I hope it’s cool that I changed the topic name to include (ELISA) to make it more specific

I love the TADM graphs btw, I’m surprised I don’t see them more often


This is fantastic, thank you so much Eric. I don’t suppose you have a similar diagram of the aspiration stage as well? Just of reference.
What differences might you expect to see between a dispense jet and dispense surface TADM graph?

No problem Stefan, if you can make the topic name more specific, and it helps others find it and help them, then just go for it.

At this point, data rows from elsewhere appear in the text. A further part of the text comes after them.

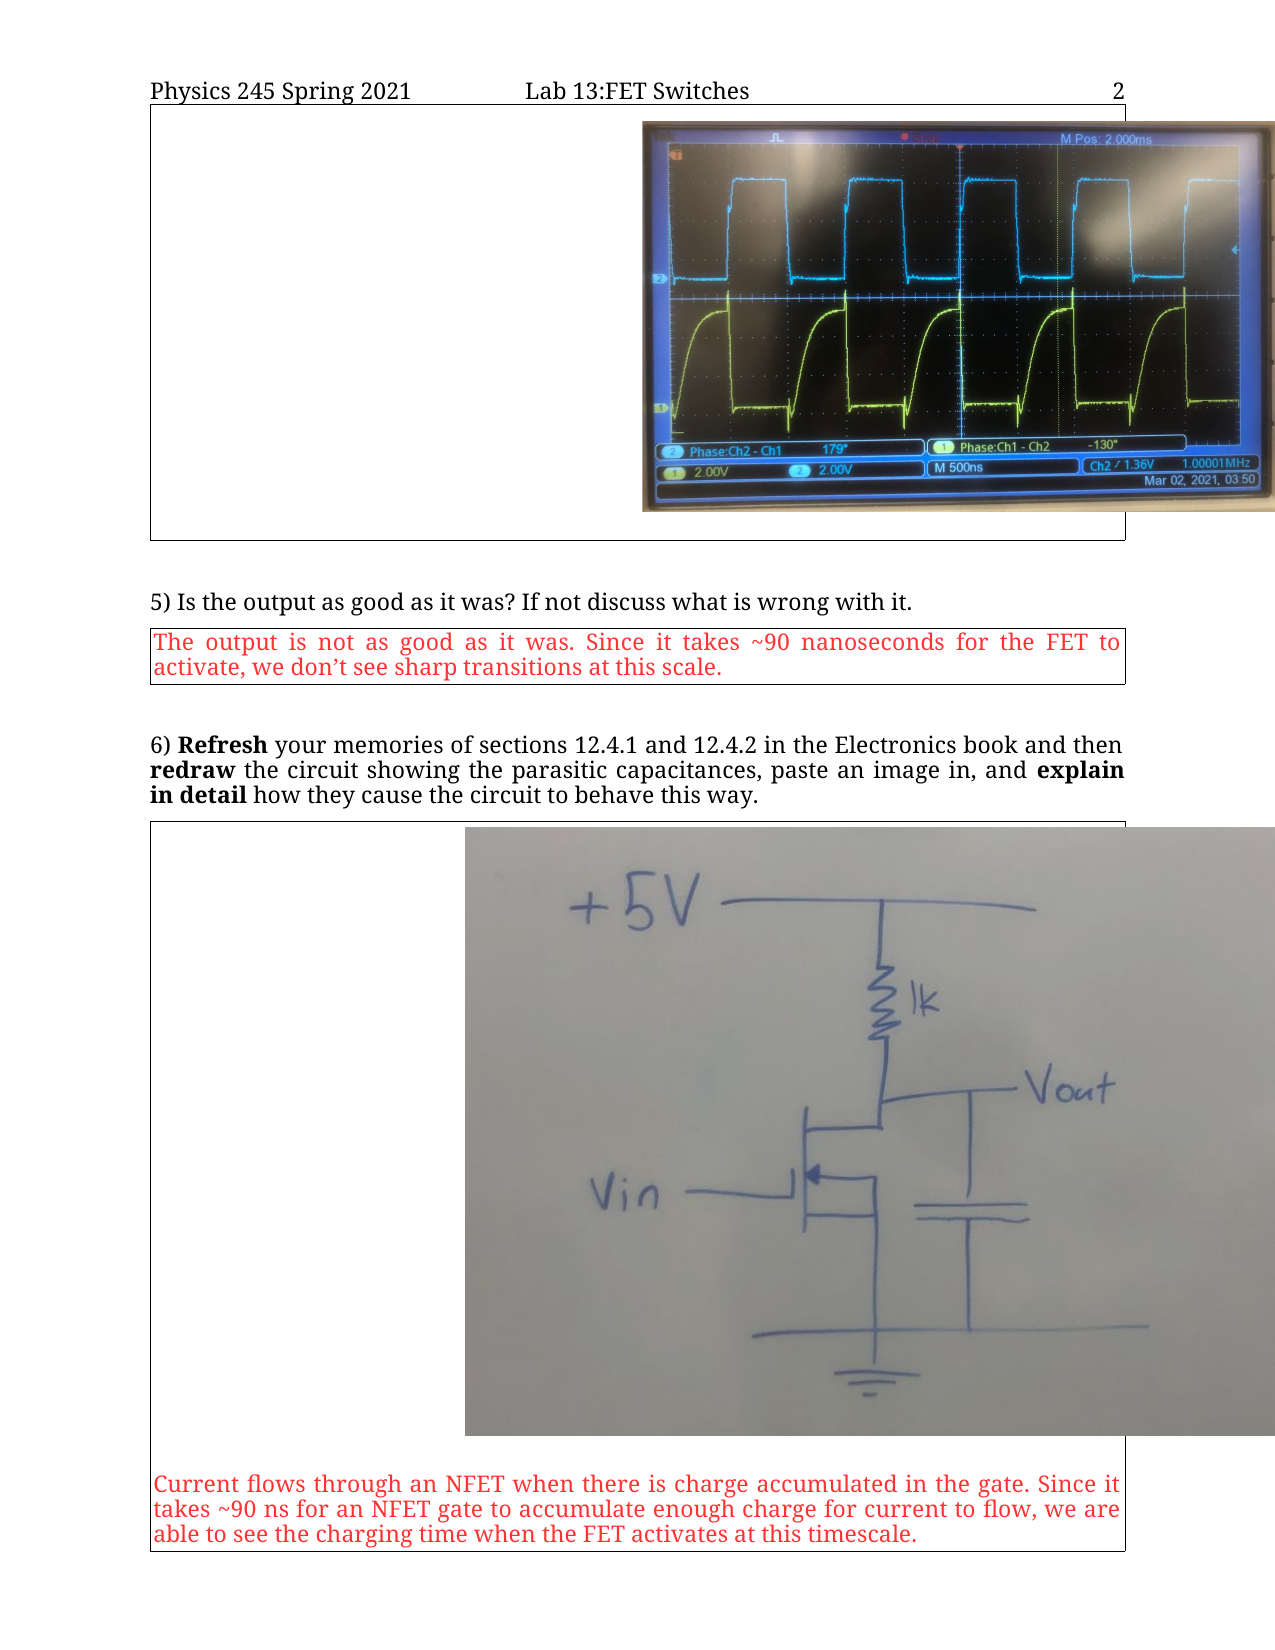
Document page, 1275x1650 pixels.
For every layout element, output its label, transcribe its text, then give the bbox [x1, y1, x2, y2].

text Current flows through an NFET when there is charge accumulated in the gate. Since it takes ~90 ns for an NFET gate to accumulate enough charge for current to flow, we are able to see the charging time when the FET activates at this timescale. [151, 1470, 1125, 1551]
picture [465, 827, 1275, 1436]
text 6) Refresh your memories of sections 12.4.1 and 12.4.2 in the Electronics book and then redraw the circuit showing the parasitic capacitances, paste an image in, and explain in detail how they cause the circuit to behave this way. [150, 734, 1125, 809]
text The output is not as good as it was. Since it takes ~90 nanoseconds for the FET to activate, we don’t see sharp transitions at this scale. [151, 629, 1125, 684]
picture [642, 121, 1275, 512]
text 5) Is the output as good as it was? If not discuss what is wrong with it. [150, 590, 1125, 615]
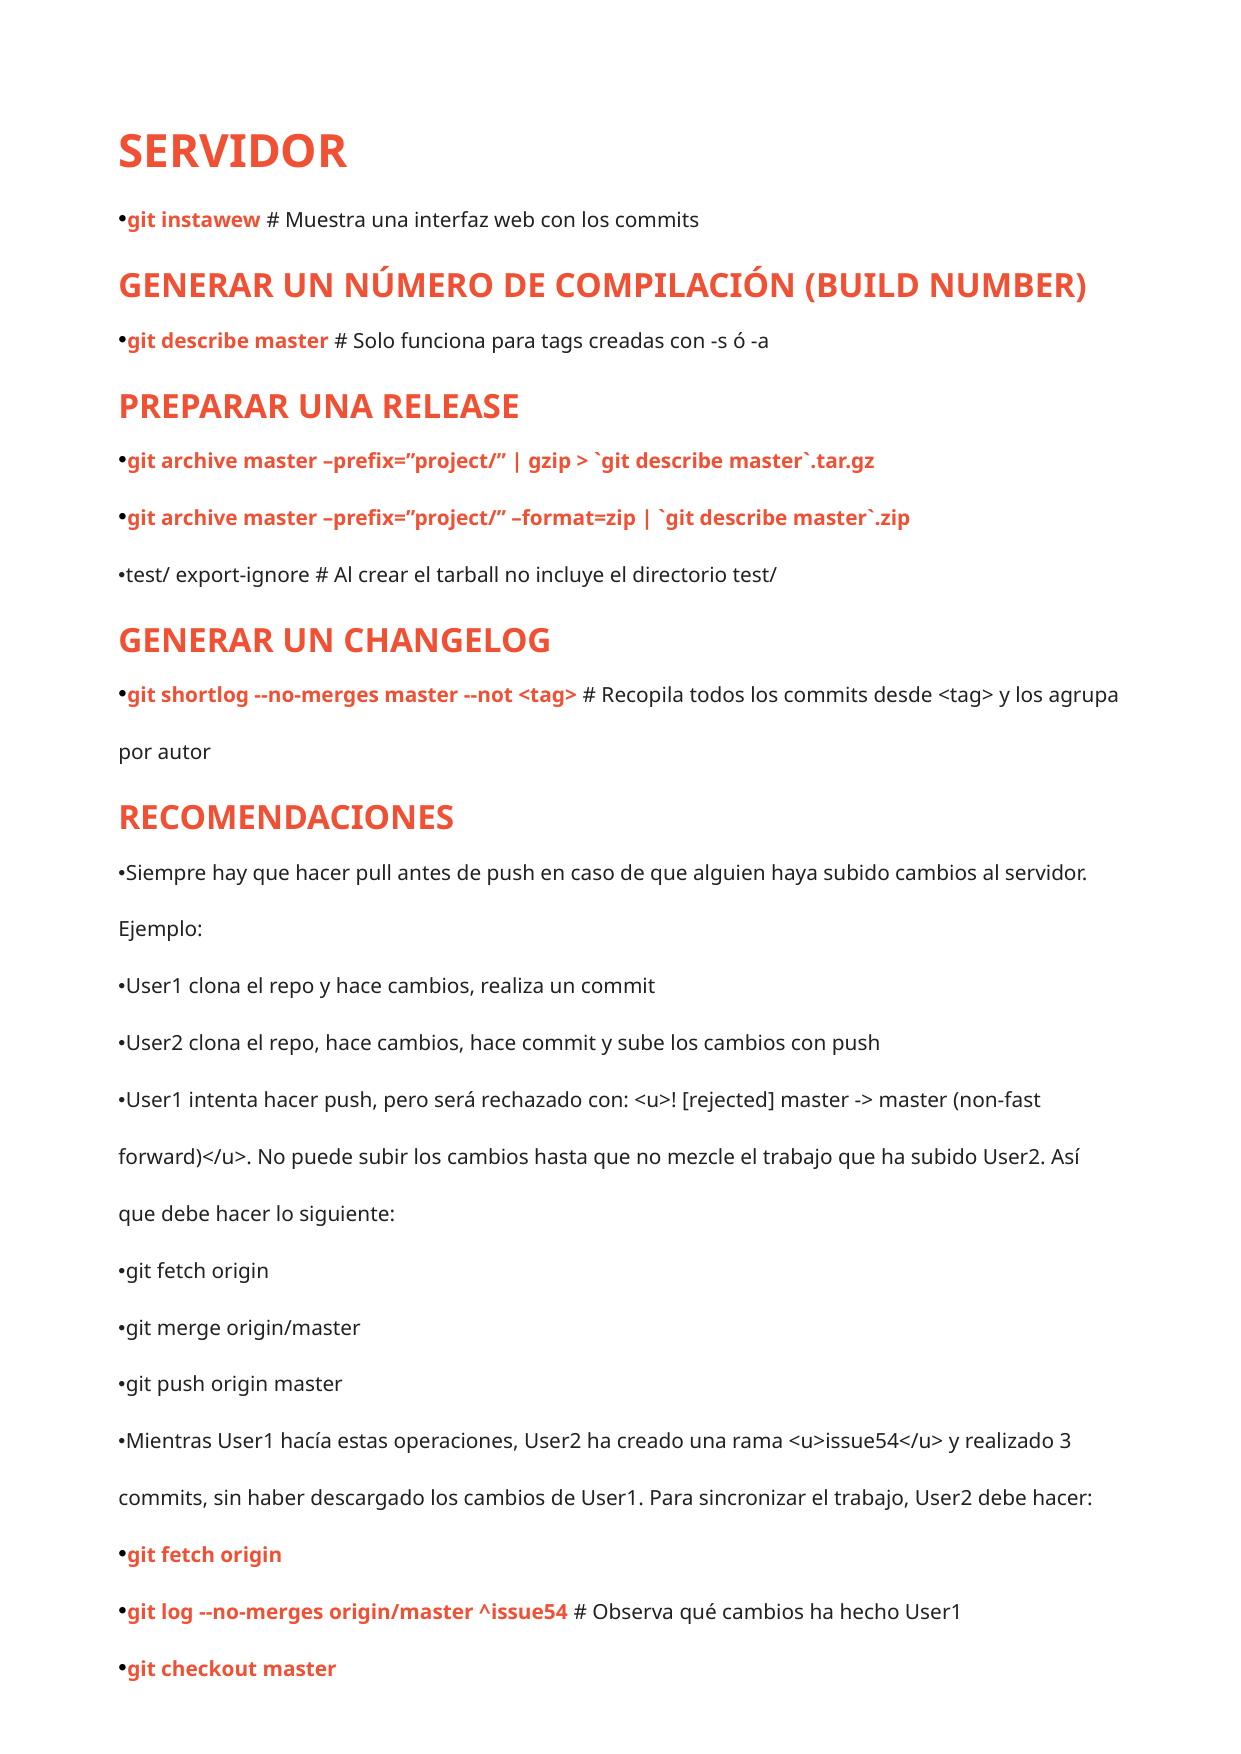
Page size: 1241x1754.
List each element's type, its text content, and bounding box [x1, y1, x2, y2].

list User1 intenta hacer push, pero será rechazado con: <u>! [rejected] master -> master (non-fast forward)</u>. No puede subir los cambios hasta que no mezcle el trabajo que ha subido User2. Así que debe hacer lo siguiente: [118, 1085, 1122, 1227]
list test/ export-ignore # Al crear el tarball no incluye el directorio test/ [118, 560, 1122, 588]
list git merge origin/master [118, 1313, 1122, 1341]
list git archive master –prefix=”project/” –format=zip | `git describe master`.zip [118, 503, 1122, 532]
list git checkout master [118, 1654, 1122, 1682]
list git shortlog --no-merges master --not <tag> # Recopila todos los commits desde <tag> y los agrupa por autor [118, 680, 1122, 766]
list git push origin master [118, 1369, 1122, 1398]
list User2 clona el repo, hace cambios, hace commit y sube los cambios con push [118, 1028, 1122, 1057]
list git describe master # Solo funciona para tags creadas con -s ó -a [118, 326, 1122, 354]
list Siempre hay que hacer pull antes de push en caso de que alguien haya subido cambios al servidor. Ejemplo: [118, 858, 1122, 943]
list git fetch origin [118, 1540, 1122, 1569]
subtitle GENERAR UN CHANGELOG [118, 617, 1122, 662]
list git log --no-merges origin/master ^issue54 # Observa qué cambios ha hecho User1 [118, 1597, 1122, 1626]
subtitle RECOMENDACIONES [118, 794, 1122, 839]
list git instawew # Muestra una interfaz web con los commits [118, 205, 1122, 234]
list git fetch origin [118, 1256, 1122, 1284]
subtitle PREPARAR UNA RELEASE [118, 383, 1122, 428]
list git archive master –prefix=”project/” | gzip > `git describe master`.tar.gz [118, 446, 1122, 475]
list User1 clona el repo y hace cambios, realiza un commit [118, 971, 1122, 1000]
subtitle SERVIDOR [118, 118, 1122, 181]
list Mientras User1 hacía estas operaciones, User2 ha creado una rama <u>issue54</u> y realizado 3 commits, sin haber descargado los cambios de User1. Para sincronizar el trabajo, User2 debe hacer: [118, 1426, 1122, 1512]
subtitle GENERAR UN NÚMERO DE COMPILACIÓN (BUILD NUMBER) [118, 262, 1122, 308]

See below for the aspirate pressure profile. You can find these images and more info in the Liquid Handling reference guide.


To pile onto this, I also am surprised…granted I haven’t used them heavily at all :smiley:. Does anybody have any use cases for TADM?

I think troubleshooting cases like this especially with heterogenous or phase separated mixtures it is an extra set of data in addition to an Artel or eyeballing it


@Kastronaut One use case we have is to use TADM to separate centrifuged blood-samples based on phases. For us we were interested in keeping the serum portion only and TADM can trigger an error and an automatic recovery once you hit the gel in a microtainer tube.

I know that you can also use TADM to determine what kind of liquid you are pipetting based on previous curves.
We are also exploring the possibility to use TADM to optimize the liquid classes more easily, but we haven’t got really far with this one.


I sometimes have tubes with peletted tissue and ethanol on top which I need to remove. There TADM works great :slight_smile:


I use for troubleshooting. Can see if a tip got clogged, if it ran out of liquid, ran into some bubbles, or bottomed out and got occluded for examples.